Reproduce the PdfPig issue thread below in full, word for word and without any changes.

• [Selected text]
BEGIN
UglyToad / PdfPig

Read and extract text and other content from PDFs in C# (port of PDFBox)
https://github.com/UglyToad/PdfPig/wiki
Apache License 2.0
1.73k stars 241 forks source link

Pdf Text remover generte pdf with error #538

Open mayurjansari opened 1 year ago

mayurjansari commented 1 year ago

image

PdfTextRemover.RemoveText(filePath).Save("notext.pdf")

input file

output file

fnatzke commented 1 year ago

@mayurjansair

Have fix.

\src\UglyToad.PdfPig\Writer\NoTextTokenWriter.cs

Change

if (!TryGetStreamWithoutText(streamToken, out var outputStreamToken))
{
                outputStreamToken = streamToken;
}

to be

        StreamToken outputStreamToken;
        if (streamToken.StreamDictionary.TryGet(NameToken.Type, out NameToken dictionaryTypeToken))
        {                
            outputStreamToken = streamToken;                 
        }
        else
        {                 
            if (!TryGetStreamWithoutText(streamToken, out outputStreamToken))
            {
                outputStreamToken = streamToken;
            }                 
        }

This will check if the StreamToken to be inspected is a PageContent stream with operations to be inspected for Text opertions or a Stream for something else (like XObjectImage).

Note some text still appears and I have confirmed if these are images of text or parts of a "form" object.

Attached

  1. code before and after. 2 example updated output (output2.pdf).
  2. screenshot side-by-side of before and after.
END
• [The data]
BEGIN
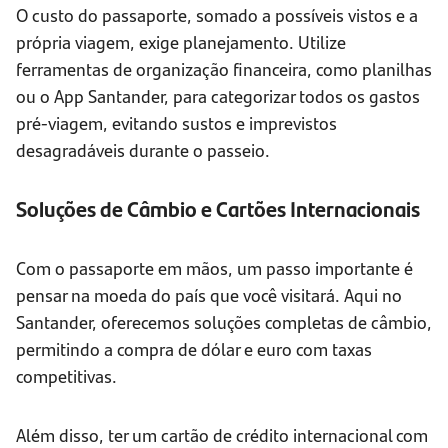
O custo do passaporte, somado a possíveis vistos e a
própria viagem, exige planejamento. Utilize
ferramentas de organização financeira, como planilhas
ou o App Santander, para categorizar todos os gastos
pré-viagem, evitando sustos e imprevistos
desagradáveis durante o passeio.
Soluções de Câmbio e Cartões Internacionais
Com o passaporte em mãos, um passo importante é
pensar na moeda do país que você visitará. Aqui no
Santander, oferecemos soluções completas de câmbio,
permitindo a compra de dólar e euro com taxas
competitivas.
Além disso, ter um cartão de crédito internacional com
END
• [Solution to this problem]
UglyToad / PdfPig

Read and extract text and other content from PDFs in C# (port of PDFBox)
https://github.com/UglyToad/PdfPig/wiki
Apache License 2.0
1.73k stars 241 forks source link

Pdf Text remover generte pdf with error #538

Open mayurjansari opened 1 year ago

mayurjansari commented 1 year ago

image

PdfTextRemover.RemoveText(filePath).Save("notext.pdf")

input file

output file

fnatzke commented 1 year ago

@mayurjansair

Have fix.

\src\UglyToad.PdfPig\Writer\NoTextTokenWriter.cs

Change

if (!TryGetStreamWithoutText(streamToken, out var outputStreamToken))
{
                outputStreamToken = streamToken;
}

to be

        StreamToken outputStreamToken;
        if (streamToken.StreamDictionary.TryGet(NameToken.Type, out NameToken dictionaryTypeToken))
        {                
            outputStreamToken = streamToken;                 
        }
        else
        {                 
            if (!TryGetStreamWithoutText(streamToken, out outputStreamToken))
            {
                outputStreamToken = streamToken;
            }                 
        }

This will check if the StreamToken to be inspected is a PageContent stream with operations to be inspected for Text opertions or a Stream for something else (like XObjectImage).

Note some text still appears and I have confirmed if these are images of text or parts of a "form" object.

Attached

  1. code before and after. 2 example updated output (output2.pdf).
  2. screenshot side-by-side of before and after.